Le candidat des écologistes à la présidentielle décline son programme. Verdict : pas de surprise, peu d’ambition. Et zéro envie.
Yannick Jadot ne perd pas de temps. Sitôt désigné candidat à la présidentielle par la primaire des écologistes, le député européen défouraille son programme. Dans un long entretien accordé au Journal du dimanche, l’ancien directeur des campagnes de Greenpeace-France multiplie les propositions dans le domaine du social, des institutions, de l’économie. Il y glisse même quelques idées écologistes. Ma rubrique étant teintée de vert, je me consacre à ce chapitre.
D’entrée de jeu, le Picard promet d’éradiquer l’élevage industriel. Bonne idée, a priori. A ceci près que remettre dehors veaux, vaches, cochons nécessite de trouver des terres supplémentaires. Et pas qu’un peu ! La réglementation sur le « plein air » impose 4 m2 par poule. Les paysans français élèvent chaque année 40 millions de poules. Les faire vivre outdoor nécessite de trouver 16.000 hectares de terrains. Pas gagné. D’autant qu’il faudra aussi trouver des terrains supplémentaires pour les canards, les oies, les bovins, les caprins, les cochons, les dindes, les cailles, les lapins. Pas gagné en période de déprise agricole. Mais là, pas de proposition concrète du candidat vert.
Pour qui l’argent public ?
Les lobbys ? Yannick Jadot veut les « extirper » de l’économie française. Certes, mais nul ne sait comment. Alors bien sûr, « chaque euro d’argent public sera conditionné à la protection de l’environnement ». Mais entre un fabricant de batterie de véhicule électrique et un importateur de panneaux solaires chinois, qui le protège le mieux ?
A propos de sous, l’ancien porte-parole de l’Alliance pour la planète promet un programme d’investissement public de 50 milliards d’euros par an, dont la moitié sera consacrée « à la reconstruction ». On n’en sait pas beaucoup plus. Ce que nous dit, en revanche, l’institut pour l’économie du carbone (I4CE), c’est que pour atteindre les objectifs de décarbonation que nous nous sommes fixés, nous devons investir de 65 à 74 milliards d’euros par an. Faudra trouver un petit peu plus de sous, monsieur Yannick.
Un ISF climatique
Le tombeur de Sandrine Rousseau veut avancer de 10 ans (2030 donc) l’interdiction de vente de voitures à moteur thermique. Génial ! Surtout si les industriels tricolores produisent des batteries « 100% recyclables ». Sauf que, sur la trentaine de gigafactories en train de sortir de terre en Europe, seules deux sont situées dans l’Hexagone. Ce ne sera pas facile de convaincre leurs concurrentes de passer à l’économie circulaire. Mais on peut essayer.
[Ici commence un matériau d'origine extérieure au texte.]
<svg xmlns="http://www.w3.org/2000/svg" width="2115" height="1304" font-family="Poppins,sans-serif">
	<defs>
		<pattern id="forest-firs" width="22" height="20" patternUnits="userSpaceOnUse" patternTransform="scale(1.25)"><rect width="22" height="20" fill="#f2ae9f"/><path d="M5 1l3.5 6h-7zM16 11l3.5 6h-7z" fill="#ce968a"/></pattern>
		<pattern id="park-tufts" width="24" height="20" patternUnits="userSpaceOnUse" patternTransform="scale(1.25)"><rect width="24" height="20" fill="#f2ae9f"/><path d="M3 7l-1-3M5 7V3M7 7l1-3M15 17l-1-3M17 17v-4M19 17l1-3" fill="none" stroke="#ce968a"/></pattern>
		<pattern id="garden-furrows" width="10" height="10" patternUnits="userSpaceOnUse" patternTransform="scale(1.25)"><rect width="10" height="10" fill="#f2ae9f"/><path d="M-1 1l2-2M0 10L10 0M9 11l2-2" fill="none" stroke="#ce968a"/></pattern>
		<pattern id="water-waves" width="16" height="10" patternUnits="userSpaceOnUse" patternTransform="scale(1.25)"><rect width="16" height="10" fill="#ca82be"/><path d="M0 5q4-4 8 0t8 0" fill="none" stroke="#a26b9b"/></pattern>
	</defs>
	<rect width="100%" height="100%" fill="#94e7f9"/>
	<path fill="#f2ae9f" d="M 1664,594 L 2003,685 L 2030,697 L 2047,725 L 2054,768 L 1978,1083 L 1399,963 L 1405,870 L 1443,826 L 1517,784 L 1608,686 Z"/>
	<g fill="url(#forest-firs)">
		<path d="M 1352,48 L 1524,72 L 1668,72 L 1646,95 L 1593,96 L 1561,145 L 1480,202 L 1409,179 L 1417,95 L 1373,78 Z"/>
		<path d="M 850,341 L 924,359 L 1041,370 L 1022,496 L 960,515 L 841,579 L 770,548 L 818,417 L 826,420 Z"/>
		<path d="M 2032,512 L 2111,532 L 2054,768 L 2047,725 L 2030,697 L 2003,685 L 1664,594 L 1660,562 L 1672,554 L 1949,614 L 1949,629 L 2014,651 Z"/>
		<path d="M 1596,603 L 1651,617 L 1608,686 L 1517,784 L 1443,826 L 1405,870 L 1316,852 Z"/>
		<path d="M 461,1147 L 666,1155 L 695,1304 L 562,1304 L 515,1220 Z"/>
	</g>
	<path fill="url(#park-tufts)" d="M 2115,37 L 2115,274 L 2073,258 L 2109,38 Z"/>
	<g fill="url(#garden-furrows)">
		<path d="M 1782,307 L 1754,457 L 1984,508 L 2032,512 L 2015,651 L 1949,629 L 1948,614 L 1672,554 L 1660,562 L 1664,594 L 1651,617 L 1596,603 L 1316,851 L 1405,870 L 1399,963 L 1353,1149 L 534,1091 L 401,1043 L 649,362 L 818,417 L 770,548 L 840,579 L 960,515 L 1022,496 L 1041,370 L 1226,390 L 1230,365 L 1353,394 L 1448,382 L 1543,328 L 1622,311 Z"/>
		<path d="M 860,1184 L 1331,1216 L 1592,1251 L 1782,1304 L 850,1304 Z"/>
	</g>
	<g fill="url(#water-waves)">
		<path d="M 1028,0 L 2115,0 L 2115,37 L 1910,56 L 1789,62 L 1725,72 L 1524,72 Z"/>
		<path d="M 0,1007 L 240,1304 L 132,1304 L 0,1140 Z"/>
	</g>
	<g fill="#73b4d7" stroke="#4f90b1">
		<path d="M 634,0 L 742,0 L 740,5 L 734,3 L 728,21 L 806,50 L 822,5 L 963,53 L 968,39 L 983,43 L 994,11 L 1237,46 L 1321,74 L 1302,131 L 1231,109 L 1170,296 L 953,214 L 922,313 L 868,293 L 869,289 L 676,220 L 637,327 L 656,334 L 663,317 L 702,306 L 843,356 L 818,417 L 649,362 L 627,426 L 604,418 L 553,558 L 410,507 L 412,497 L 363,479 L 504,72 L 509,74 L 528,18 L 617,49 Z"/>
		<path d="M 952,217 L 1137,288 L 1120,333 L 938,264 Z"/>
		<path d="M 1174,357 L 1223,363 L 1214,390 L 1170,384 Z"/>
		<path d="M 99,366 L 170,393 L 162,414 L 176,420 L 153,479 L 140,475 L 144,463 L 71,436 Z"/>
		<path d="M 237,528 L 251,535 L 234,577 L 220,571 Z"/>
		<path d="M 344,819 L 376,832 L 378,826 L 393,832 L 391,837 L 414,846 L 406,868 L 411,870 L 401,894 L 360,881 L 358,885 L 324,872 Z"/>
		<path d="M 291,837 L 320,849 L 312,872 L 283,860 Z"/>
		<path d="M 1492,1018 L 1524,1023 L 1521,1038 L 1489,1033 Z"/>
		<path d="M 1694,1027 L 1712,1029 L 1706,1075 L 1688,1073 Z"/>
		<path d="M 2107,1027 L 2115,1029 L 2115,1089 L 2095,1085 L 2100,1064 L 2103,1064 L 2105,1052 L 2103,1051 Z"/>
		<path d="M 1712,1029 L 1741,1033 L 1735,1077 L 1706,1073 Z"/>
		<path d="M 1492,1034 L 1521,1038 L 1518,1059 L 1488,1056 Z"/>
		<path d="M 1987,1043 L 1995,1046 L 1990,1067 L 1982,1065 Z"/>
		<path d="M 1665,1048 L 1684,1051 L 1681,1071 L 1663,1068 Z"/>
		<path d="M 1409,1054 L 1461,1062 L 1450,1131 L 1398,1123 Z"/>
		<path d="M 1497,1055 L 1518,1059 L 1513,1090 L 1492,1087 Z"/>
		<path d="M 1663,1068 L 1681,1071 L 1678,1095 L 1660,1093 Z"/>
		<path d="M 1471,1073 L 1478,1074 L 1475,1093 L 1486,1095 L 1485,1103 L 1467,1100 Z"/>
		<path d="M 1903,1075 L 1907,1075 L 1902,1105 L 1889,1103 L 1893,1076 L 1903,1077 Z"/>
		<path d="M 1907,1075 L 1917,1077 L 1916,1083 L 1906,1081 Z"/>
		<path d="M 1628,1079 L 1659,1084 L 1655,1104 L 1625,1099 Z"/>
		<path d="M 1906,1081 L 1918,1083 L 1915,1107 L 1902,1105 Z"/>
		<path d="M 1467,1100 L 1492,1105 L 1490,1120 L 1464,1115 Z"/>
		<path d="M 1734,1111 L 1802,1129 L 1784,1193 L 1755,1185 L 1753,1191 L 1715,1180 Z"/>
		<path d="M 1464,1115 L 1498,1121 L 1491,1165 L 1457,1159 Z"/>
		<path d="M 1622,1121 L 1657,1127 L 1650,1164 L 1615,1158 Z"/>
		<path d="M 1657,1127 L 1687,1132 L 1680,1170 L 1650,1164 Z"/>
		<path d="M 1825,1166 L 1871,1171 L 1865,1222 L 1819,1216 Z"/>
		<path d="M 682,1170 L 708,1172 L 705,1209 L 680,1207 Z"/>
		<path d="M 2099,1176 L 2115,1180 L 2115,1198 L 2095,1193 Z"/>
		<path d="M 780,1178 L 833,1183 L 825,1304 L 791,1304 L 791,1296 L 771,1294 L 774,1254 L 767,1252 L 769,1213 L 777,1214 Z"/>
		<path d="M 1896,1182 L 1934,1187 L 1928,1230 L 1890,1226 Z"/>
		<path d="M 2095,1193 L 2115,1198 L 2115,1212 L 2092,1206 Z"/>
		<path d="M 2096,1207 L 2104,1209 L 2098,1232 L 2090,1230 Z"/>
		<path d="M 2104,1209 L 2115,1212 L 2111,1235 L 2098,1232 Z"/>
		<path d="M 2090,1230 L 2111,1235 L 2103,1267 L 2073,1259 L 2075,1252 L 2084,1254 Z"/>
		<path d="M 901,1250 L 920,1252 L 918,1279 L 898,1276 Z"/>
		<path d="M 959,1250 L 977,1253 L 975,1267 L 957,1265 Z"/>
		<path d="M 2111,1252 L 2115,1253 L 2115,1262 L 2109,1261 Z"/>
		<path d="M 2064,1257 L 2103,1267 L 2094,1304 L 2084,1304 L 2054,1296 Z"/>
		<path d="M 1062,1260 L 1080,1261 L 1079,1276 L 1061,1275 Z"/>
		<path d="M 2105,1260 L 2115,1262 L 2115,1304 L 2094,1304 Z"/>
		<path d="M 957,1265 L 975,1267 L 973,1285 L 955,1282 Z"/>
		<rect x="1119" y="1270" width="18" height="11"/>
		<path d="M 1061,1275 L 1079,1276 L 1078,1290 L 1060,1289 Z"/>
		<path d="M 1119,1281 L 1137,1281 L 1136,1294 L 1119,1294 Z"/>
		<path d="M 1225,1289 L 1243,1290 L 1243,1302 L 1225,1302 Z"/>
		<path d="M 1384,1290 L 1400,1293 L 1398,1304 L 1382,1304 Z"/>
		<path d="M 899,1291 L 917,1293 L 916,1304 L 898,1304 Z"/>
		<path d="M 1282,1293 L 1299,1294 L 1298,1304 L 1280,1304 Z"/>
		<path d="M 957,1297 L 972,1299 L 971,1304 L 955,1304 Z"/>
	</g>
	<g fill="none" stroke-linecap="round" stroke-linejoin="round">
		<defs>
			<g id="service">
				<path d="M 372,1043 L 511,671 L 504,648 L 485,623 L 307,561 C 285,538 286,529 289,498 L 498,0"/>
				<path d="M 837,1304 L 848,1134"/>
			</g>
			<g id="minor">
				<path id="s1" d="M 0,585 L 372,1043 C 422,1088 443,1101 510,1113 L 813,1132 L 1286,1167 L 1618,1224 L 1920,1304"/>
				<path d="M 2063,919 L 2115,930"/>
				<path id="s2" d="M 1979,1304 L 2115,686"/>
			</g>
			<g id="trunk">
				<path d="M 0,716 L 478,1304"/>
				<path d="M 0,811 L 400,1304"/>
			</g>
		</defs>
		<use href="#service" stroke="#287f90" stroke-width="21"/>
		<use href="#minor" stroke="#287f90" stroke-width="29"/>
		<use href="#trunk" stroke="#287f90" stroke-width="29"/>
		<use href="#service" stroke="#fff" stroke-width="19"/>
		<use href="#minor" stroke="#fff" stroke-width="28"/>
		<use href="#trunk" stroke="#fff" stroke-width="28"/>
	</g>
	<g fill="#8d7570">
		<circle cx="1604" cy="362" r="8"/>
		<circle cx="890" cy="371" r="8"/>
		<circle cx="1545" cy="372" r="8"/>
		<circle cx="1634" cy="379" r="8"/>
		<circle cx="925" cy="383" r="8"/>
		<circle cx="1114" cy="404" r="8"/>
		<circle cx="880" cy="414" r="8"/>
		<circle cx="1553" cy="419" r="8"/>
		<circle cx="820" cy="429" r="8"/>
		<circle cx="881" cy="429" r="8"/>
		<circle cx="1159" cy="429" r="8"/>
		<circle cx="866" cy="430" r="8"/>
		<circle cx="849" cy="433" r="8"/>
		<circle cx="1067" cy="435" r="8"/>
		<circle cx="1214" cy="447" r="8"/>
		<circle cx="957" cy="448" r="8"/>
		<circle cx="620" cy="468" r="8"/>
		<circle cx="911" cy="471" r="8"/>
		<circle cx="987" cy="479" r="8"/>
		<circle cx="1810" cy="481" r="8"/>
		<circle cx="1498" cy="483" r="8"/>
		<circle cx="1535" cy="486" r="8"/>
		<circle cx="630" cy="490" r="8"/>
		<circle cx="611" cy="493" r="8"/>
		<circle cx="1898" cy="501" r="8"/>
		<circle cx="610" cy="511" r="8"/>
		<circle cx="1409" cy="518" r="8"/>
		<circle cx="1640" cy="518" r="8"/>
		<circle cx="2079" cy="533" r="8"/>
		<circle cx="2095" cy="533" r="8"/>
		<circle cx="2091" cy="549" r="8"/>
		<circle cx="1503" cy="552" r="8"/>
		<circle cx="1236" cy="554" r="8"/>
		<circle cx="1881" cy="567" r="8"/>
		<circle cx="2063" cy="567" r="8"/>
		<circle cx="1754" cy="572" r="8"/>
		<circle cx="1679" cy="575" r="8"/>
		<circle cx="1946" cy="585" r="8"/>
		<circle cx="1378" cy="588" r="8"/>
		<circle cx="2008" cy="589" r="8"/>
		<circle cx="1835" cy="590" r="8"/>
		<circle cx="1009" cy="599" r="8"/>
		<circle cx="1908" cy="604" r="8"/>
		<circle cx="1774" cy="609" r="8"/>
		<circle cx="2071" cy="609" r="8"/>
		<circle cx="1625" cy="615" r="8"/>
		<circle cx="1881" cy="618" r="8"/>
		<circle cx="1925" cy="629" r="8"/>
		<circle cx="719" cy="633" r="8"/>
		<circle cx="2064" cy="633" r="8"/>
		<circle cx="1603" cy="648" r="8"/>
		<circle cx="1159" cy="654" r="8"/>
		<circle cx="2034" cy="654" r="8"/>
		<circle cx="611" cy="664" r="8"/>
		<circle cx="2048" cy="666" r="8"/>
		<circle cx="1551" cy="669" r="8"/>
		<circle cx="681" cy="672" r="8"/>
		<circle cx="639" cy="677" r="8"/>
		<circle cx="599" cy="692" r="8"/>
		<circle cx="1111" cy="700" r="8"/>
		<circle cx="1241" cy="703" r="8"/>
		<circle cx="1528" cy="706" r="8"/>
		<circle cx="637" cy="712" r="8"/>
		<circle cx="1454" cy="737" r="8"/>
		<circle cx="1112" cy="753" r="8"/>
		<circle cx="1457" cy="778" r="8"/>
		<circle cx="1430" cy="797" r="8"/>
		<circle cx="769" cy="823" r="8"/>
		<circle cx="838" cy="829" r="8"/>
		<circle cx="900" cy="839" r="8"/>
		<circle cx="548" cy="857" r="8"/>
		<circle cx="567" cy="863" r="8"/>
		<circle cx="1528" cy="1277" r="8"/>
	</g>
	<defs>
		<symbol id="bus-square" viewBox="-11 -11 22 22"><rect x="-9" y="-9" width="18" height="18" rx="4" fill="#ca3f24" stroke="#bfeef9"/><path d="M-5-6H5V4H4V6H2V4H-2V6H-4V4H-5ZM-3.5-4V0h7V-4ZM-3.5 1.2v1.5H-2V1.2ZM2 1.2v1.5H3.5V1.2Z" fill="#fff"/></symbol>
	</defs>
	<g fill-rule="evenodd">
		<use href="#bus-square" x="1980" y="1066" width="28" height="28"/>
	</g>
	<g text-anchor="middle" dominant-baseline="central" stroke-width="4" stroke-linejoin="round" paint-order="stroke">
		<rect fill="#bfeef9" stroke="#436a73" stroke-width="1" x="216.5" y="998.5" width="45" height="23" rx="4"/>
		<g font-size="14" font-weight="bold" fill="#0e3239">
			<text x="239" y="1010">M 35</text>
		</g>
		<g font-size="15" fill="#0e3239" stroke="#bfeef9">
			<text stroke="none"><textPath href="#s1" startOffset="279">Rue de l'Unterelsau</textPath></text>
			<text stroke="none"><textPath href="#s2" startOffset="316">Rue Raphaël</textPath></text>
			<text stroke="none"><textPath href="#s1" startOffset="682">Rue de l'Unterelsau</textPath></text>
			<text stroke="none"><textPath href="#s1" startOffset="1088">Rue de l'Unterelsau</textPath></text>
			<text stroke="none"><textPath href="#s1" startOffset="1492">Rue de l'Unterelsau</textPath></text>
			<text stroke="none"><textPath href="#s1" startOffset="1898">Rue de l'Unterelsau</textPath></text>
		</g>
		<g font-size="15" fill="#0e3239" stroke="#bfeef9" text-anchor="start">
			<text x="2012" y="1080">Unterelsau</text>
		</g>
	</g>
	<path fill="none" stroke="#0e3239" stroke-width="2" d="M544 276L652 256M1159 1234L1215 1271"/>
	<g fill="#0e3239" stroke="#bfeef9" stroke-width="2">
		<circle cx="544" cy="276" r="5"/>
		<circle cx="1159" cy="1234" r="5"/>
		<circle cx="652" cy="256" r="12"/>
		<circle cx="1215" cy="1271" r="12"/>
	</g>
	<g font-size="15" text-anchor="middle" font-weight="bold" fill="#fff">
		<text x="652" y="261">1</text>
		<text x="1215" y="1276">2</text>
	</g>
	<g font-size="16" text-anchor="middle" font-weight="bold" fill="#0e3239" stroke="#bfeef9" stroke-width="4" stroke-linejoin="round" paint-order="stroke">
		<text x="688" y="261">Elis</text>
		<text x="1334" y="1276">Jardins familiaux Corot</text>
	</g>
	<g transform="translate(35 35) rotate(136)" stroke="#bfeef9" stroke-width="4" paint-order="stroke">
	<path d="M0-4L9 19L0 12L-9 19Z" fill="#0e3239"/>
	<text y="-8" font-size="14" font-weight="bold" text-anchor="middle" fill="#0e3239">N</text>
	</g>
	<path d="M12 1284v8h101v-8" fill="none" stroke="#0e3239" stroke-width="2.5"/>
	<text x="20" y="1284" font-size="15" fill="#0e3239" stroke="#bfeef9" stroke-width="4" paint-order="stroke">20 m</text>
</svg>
La taxe carbone est appelée à repartir à la hausse, semble-t-il. Sans qu’on sache très bien comment le président Jadot évitera de rallumer le mouvement des Gilets jaunes. Seule promesse : « nous ne laisserons personne au bord de la route ». Quoi qu’il en coûte ? Il faudra alors que l’impôt sur la fortune climatique (c’est prévu !) taxe très lourdement les riches émetteurs de gaz à effet de serre pour que la mesure soit socialement indolore. Rappelons que pour être efficace, la taxe carbone devrait atteindre 250 € la tonne de CO2 émise. Soit 5 fois le niveau actuel.
Gaspillages énergétiques ?
A propos de carbone, le candidat écologiste propose de rendre gratuits les premiers kWh d’électricité et les premiers m3 de gaz naturel. Ce qui n’est pas une mesure favorable aux économies d’énergie, ni aux finances d’EDF et d’Engie dont l’Etat est un gros actionnaire. Gaspillage d’énergie et d’argent public ?
Refrain incontournable d’un écolo : la sortie du nucléaire. Le Jadot 2022 la promet pour 2042. Soit. Mais que faire des millions de tonnes de déchets nucléaires que génèrera le démantèlement de 58, réacteurs si l’on ne peut les mettre quelque part ? Car Yannick Jadot le dit depuis longtemps : « l’enfouissement des déchets nucléaires : ni à Bure ni ailleurs ».
On ne va pas se mentir comme dirait Nicolas Hulot. Le programme environnement de Jadot est truffé de promesses intenables. Comme le sera celui de tous les programmes des candidats déclarés ou à venir.
Ce qui manque, c’est un souffle, un récit, une ambition. Le géant vert ne donne pas (encore ?) l’impression qu’il est celui qui fera entrer la France dans le siècle de l’écologie sociale. Il a encore six mois pour me faire mentir.